##### Study material

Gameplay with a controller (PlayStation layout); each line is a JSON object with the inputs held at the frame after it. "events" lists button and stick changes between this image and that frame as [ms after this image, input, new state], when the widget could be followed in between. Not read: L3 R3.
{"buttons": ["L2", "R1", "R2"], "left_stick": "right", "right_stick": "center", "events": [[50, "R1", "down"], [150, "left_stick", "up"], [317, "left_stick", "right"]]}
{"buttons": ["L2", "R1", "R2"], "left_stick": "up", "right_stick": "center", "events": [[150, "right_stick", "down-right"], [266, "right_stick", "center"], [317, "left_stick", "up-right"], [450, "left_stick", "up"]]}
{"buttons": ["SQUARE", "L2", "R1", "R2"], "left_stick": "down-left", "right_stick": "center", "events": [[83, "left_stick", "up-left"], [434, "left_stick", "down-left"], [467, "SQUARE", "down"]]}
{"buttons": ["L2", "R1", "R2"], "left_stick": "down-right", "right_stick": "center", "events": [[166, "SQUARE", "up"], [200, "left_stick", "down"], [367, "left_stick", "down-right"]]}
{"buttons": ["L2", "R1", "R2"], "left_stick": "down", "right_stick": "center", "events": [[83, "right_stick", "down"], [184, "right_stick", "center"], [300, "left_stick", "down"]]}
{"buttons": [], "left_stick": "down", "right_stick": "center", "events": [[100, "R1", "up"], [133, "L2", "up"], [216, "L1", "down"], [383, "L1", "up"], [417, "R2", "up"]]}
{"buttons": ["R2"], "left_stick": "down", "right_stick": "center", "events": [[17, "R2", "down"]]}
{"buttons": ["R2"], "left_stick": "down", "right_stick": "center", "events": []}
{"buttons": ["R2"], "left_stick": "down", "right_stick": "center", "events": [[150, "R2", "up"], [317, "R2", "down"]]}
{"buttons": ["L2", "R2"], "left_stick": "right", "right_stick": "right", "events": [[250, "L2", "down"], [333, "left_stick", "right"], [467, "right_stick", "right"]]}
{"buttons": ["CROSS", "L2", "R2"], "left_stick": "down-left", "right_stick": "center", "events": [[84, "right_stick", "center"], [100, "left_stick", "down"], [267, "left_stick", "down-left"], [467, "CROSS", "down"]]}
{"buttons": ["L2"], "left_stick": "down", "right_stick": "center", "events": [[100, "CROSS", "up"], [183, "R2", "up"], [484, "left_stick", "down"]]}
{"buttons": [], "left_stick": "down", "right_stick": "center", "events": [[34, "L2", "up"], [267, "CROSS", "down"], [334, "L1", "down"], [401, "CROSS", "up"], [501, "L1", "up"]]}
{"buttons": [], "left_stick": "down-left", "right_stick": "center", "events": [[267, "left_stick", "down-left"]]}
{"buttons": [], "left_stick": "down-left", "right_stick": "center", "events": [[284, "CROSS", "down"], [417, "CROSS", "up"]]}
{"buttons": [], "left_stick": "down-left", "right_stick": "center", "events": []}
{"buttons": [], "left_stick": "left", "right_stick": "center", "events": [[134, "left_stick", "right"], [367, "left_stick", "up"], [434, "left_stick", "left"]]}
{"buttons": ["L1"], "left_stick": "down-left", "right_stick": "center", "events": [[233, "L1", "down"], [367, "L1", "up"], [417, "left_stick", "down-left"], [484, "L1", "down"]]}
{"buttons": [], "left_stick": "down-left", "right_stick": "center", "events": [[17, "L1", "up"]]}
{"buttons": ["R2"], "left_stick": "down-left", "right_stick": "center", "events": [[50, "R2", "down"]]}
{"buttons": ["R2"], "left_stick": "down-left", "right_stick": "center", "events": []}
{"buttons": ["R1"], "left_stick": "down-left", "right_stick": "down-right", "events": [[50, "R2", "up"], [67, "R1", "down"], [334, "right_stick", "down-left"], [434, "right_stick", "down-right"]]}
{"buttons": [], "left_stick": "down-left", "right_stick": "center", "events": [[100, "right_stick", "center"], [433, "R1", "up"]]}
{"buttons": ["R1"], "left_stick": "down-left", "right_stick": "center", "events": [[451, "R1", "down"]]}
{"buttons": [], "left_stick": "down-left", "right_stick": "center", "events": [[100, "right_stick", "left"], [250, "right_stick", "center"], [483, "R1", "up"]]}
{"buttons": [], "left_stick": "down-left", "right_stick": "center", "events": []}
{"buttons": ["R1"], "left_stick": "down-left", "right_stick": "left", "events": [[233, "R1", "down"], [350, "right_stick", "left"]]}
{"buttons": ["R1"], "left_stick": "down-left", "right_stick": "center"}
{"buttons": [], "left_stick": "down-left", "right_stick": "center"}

##########

What you need to do: Find all lines holding the word "SQUARE" in the records above and copy them.

Result of the task:
{"buttons": ["SQUARE", "L2", "R1", "R2"], "left_stick": "down-left", "right_stick": "center", "events": [[83, "left_stick", "up-left"], [434, "left_stick", "down-left"], [467, "SQUARE", "down"]]}
{"buttons": ["L2", "R1", "R2"], "left_stick": "down-right", "right_stick": "center", "events": [[166, "SQUARE", "up"], [200, "left_stick", "down"], [367, "left_stick", "down-right"]]}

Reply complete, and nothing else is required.